La Révolution et l’Empire Napoléonien

L’empire français en 1812
La Révolution française (1789-1799) et l’Empire napoléonien (1804-1815) portent l’expansion à un niveau continental. Les armées révolutionnaires annexent la Belgique, la Rhénanie et la Savoie dès 1792-1795. Napoléon, après son coup d’État de 1799, conquiert l’Italie, dissout le Saint-Empire en 1806 et crée la Confédération du Rhin, simple coalition fantoche de la France. À son apogée en 1812, l’Empire français contrôle 130 départements, incluant les Pays-Bas, l’Allemagne occidentale, l’Italie du Nord et les Provinces Illyriennes. Des royaumes satellites, comme l’Espagne sous Joseph Bonaparte en 1808, étendent l’influence française. Ces conquêtes imposent le Code Napoléon et des réformes administratives, mais suscitent des résistances nationales. La victoire des Européens à Waterloo en 1815 et le Congrès de Vienne restaurent les frontières françaises de 1792, marquant un recul majeur.
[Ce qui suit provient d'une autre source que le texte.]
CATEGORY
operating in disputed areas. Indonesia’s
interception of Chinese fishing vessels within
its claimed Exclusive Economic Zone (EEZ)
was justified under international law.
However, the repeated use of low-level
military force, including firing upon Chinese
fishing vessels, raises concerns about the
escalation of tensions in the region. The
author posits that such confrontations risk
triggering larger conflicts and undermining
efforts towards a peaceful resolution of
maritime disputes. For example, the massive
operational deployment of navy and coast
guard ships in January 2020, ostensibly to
Le XIXe Siècle et l’Arrêt par l’Unification Allemande

Napoléon III fait prisonnier par les Allemands
Au XIXe siècle, l’expansion se poursuit mais de manière de plus en plus limitée. Sous Napoléon III, la France annexe Nice et la Savoie en 1860. Cependant, la Guerre franco-prussienne (1870-1871), déclenchée par la Dépêche d’Ems, tourne au désastre pour les Français. Les victoires prussiennes à Sedan et Metz mènent à la capitulation française et à la perte de l’Alsace-Lorraine par le Traité de Francfort en 1871. Cette défaite accélère l’unification allemande sous Bismarck, proclamée à Versailles. L’Allemagne unie, avec 41 millions d’habitants et une armée puissante, devient la nouvelle puissance dominante du continent, inversant les rôles : la France, autrefois agresseur en position de force, est désormais irréversiblement sur la défensive.
Les Guerres mondiales (1914-1918 et 1939-1945) seront l’occasion pour la France de tenter de reprendre sa politique expansionniste avec l’appui des alliés américains et anglais, notamment avec l’annexion de l’Alsace-Lorraine en 1919. Mais dépendante, elle doit désormais obtenir l’aval des États-Unis et de l’Angleterre pour sa politique continentale, lesquelles refusent de voir l’impérialisme français ensanglanter à nouveau l’Europe. L’échec de l’annexion progressive de la Sarre en 1955 met un coup d’arrêt définitif aux conquêtes françaises sur le continent. Les soulèvements dans ses colonies démantèlent dans le même temps son empire colonial, réduisant la France à une puissance de second ordre.